PASSAGE PROVIDED Start Marker
Banning fees won’t solve all of our problems with bank overdraft programs
New apps and bank products make avoiding overdraft fees easier than ever. But they’re still costing many people quite a bit of money.
Banks often charge around $35 each time a customer doesn’t have enough funds in their checking account to cover a transaction. These fees reportedly cost Americans more than $34 billion last year, and nearly 80 percent of overdraft charges (and non-sufficient funds fees) are paid by “frequent overdrafters” who account for just 9 percent of the population.
The latest proposal to address the high cost of overdrafts would ban these charges altogether in some instances. But the fate of the bill is uncertain. And although banks are taking steps to improve their overdraft programs, experts say there’s more work to do.
“Most overdrafters don’t understand their rights to avoid overdraft fees in the first place or to avoid having non-sufficient funds fees charged if they try to make a payment with a debit card and they don’t have enough money,” says Nick Bourke, director of consumer finance at The Pew Charitable Trusts.
What’s in the bill
The Stop Overdraft Profiteering Act — which was introduced in August by Sens. Cory Booker and Sherrod Brown — would eliminate overdraft fees on ATM withdrawals and debit card transactions. If there aren’t enough funds available to cover them, transactions could simply be declined.
The bill, which borrows provisions from other legislation aimed at eliminating abusive overdraft practices, would also:
- Require banks to post transactions in a way that would reduce the amount of fees customers are charged.
- Provide additional disclosures about overdraft protection.
- Require banks to wait until a three-day period has ended before offering overdraft protection.
- Limit the number of overdraft fees charged per month to one and the amount charged per year to six (for recurring bill payment and check-related overdrafts).
- Limit overdraft charges for recurring bill payments and checks “to an amount that is reasonable and proportional to the financial institution’s costs in providing the overdraft coverage.”
“Overdraft fees fall on those least likely to be able to afford them — individuals for whom a $35 overdraft charge could push them over the brink into financial ruin,” Booker said in a press release. “Our bill would end these unfair practices many banks use that leave some consumers — especially those that are the most vulnerable — trapped in a vicious cycle of poverty.”
What opponents say
Some critics of the bill say legislators are overstepping boundaries.
“Bank regulators write regulations, and they interpret regulations and they modify regulations,” says Lynn David, president of Community Bank Consulting Services. “Legislators have no business in this arena because bank regulators understand banking and it’s very, very apparent that the politicians do not.”
PASSAGE PROVIDED End Marker
LISTED ENTRIES Start Marker
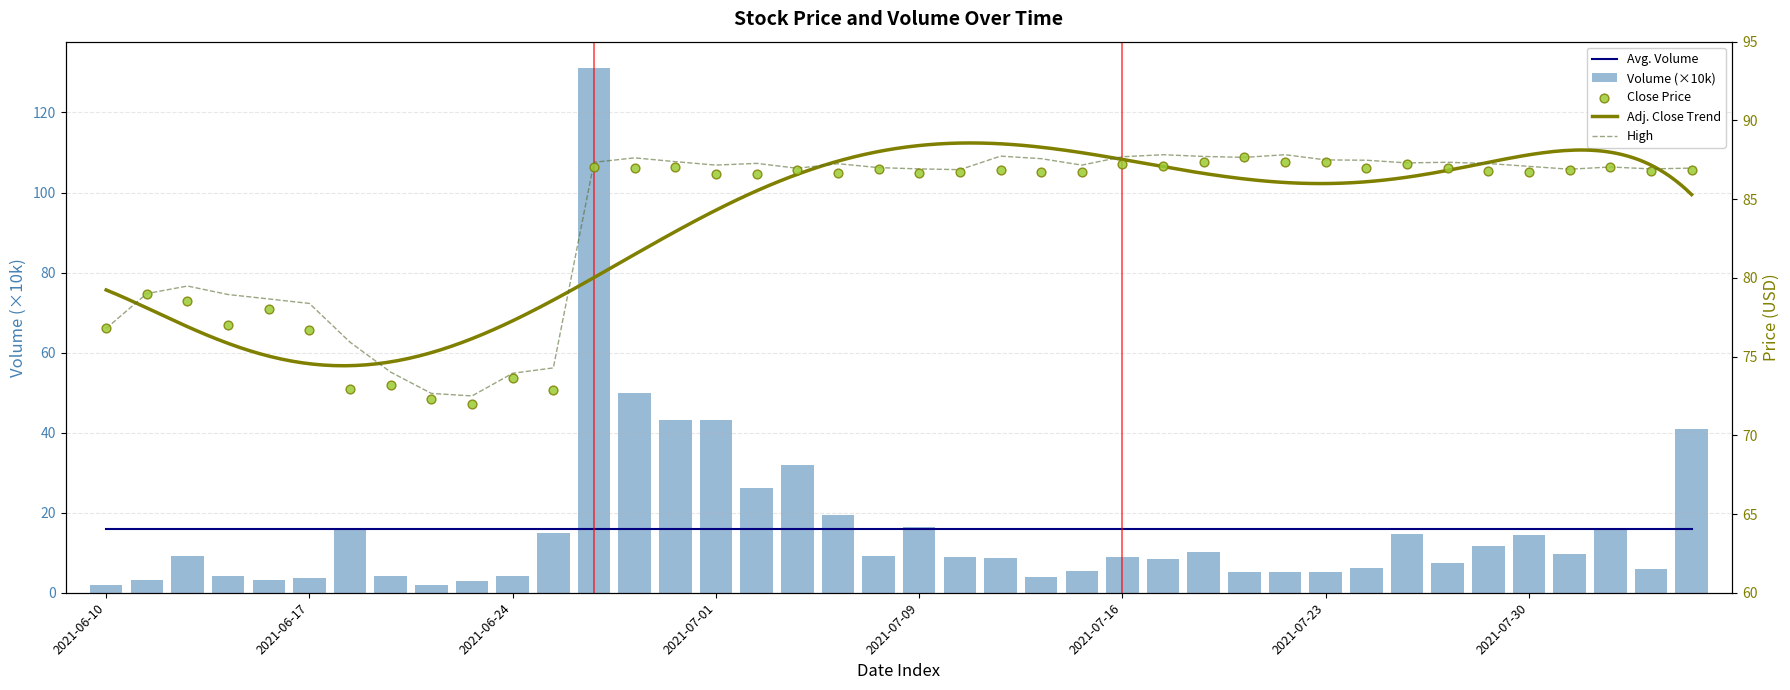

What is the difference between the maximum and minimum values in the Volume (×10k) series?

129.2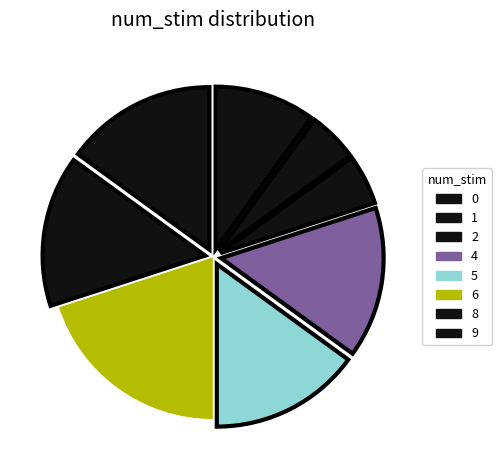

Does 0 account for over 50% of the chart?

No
LISTED ENTRIES End Marker
TASK REQUIREMENTS
Reproduce verbatim the portion of the article on bank overdraft fees between "The bill, which" and "and check-related overdrafts).", inclusive.

YOUR RESPONSE
The bill, which borrows provisions from other legislation aimed at eliminating abusive overdraft practices, would also:
- Require banks to post transactions in a way that would reduce the amount of fees customers are charged.
- Provide additional disclosures about overdraft protection.
- Require banks to wait until a three-day period has ended before offering overdraft protection.
- Limit the number of overdraft fees charged per month to one and the amount charged per year to six (for recurring bill payment and check-related overdrafts).